Implausible results, at least in theory, may be due to changes in the distributions of relevant covariates in the input data. Examples for relevant covariates might be the change of diagnostic criteria for diabetes, changes in the distribution of disease duration, distribution of body weight, the quality of glucose control or the presence of co-morbidities. In fact, possible effects of changing covariates are not estimable by our method and we do not doubt that these exist. However, we believe that the study period (2009–2015) is relative short to comprise considerable changes. Furthermore, in Germany there has not been a change in diagnostic criteria in diabetes during the study period.

In simulation studies, we found that the diagnostic accuracy of the claims data plays a crucial role for the proposed methods of estimating excess mortality. By diagnostic accuracy we mean sensitivity and specificity of the claims data compared to the gold standard of diagnosing diabetes. In principle, diagnostic accuracy may undergo secular changes, e.g., if reimbursement policy is changing. It could be possible, for instance, that false positive diagnoses in the prevalence of 2015 can be increased compared to 2009, if physicians obtain more reimbursement for the later point in time. We note, however, that such up-coding is fraud and is enforced by penalty. The impact of changes of diagnostic accuracy is subject to an ongoing theoretical analysis (including a comprehensive simulation study) aimed for an upcoming paper.

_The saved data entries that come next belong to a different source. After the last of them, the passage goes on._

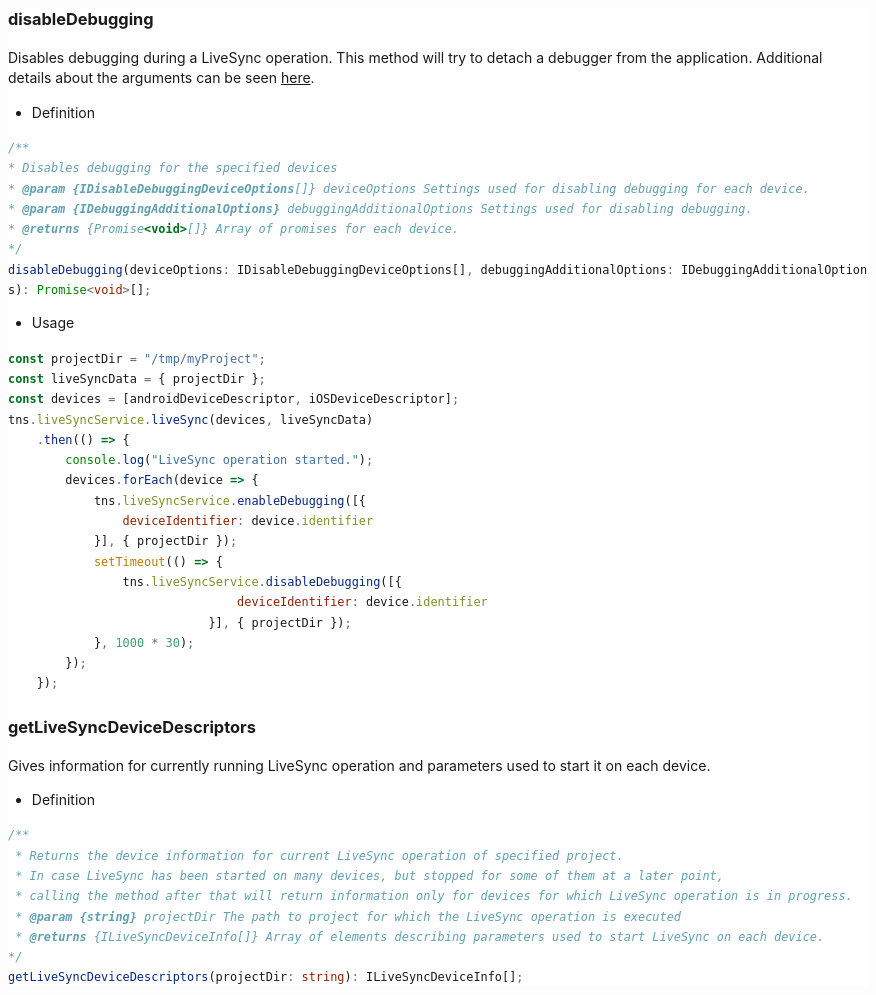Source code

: ### disableDebugging
Disables debugging during a LiveSync operation. This method will try to detach a debugger from the application. Additional details about the arguments can be seen [here](https://github.com/NativeScript/nativescript-cli/blob/master/lib/definitions/livesync.d.ts).

* Definition
```TypeScript
/**
* Disables debugging for the specified devices
* @param {IDisableDebuggingDeviceOptions[]} deviceOptions Settings used for disabling debugging for each device.
* @param {IDebuggingAdditionalOptions} debuggingAdditionalOptions Settings used for disabling debugging.
* @returns {Promise<void>[]} Array of promises for each device.
*/
disableDebugging(deviceOptions: IDisableDebuggingDeviceOptions[], debuggingAdditionalOptions: IDebuggingAdditionalOptions): Promise<void>[];
```

* Usage
```JavaScript
const projectDir = "/tmp/myProject";
const liveSyncData = { projectDir };
const devices = [androidDeviceDescriptor, iOSDeviceDescriptor];
tns.liveSyncService.liveSync(devices, liveSyncData)
	.then(() => {
		console.log("LiveSync operation started.");
		devices.forEach(device => {
			tns.liveSyncService.enableDebugging([{
				deviceIdentifier: device.identifier
			}], { projectDir });
			setTimeout(() => {
				tns.liveSyncService.disableDebugging([{
								deviceIdentifier: device.identifier
							}], { projectDir });
			}, 1000 * 30);
		});
	});
```

### getLiveSyncDeviceDescriptors
Gives information for currently running LiveSync operation and parameters used to start it on each device.

* Definition
```TypeScript
/**
 * Returns the device information for current LiveSync operation of specified project.
 * In case LiveSync has been started on many devices, but stopped for some of them at a later point,
 * calling the method after that will return information only for devices for which LiveSync operation is in progress.
 * @param {string} projectDir The path to project for which the LiveSync operation is executed
 * @returns {ILiveSyncDeviceInfo[]} Array of elements describing parameters used to start LiveSync on each device.
*/
getLiveSyncDeviceDescriptors(projectDir: string): ILiveSyncDeviceInfo[];
```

Based on the results in this example, we see that special attention is required in interpreting the results of the two estimation techniques, when applied to lower age ranges.

Limitations

The aim of this research note was to assess the performance of two recently published estimators for the excess mortality of a chronic disease from prevalence and incidence data. While in previous publications [1, 2] reasonable results have been found for ages over 50 years, here we demonstrated problems of these estimators in younger age groups. The reasons for the problems seem to lie in the estimators itself. For instance, if the partial derivative of the prevalence (∂p) is close to zero and the incidence rate (i) is close to the general mortality (m), i.e., i ≈ m, the denominator in Eq. (2b) is close to zero. Thus, the fraction on the right hand side of Eq. (2b) becomes very large in magnitude. This explains the highly oscillating values in Table 1. Despite Eq. (2a) does not have the (cancellation) problem for i ≈ m, implausibly high values are obtained too. The reason is the factor 1/p on the right hand side of Eq. (2a). For values of the prevalence (p) being close to zero, the reciprocal 1/p becomes very large. For example, in the lowest age group (15–19 years), the fraction 1/p takes values of about 900, which explains the high estimate for ∆m in this age group. Strategies to overcome these problems are currently under development and will be subject of a future article.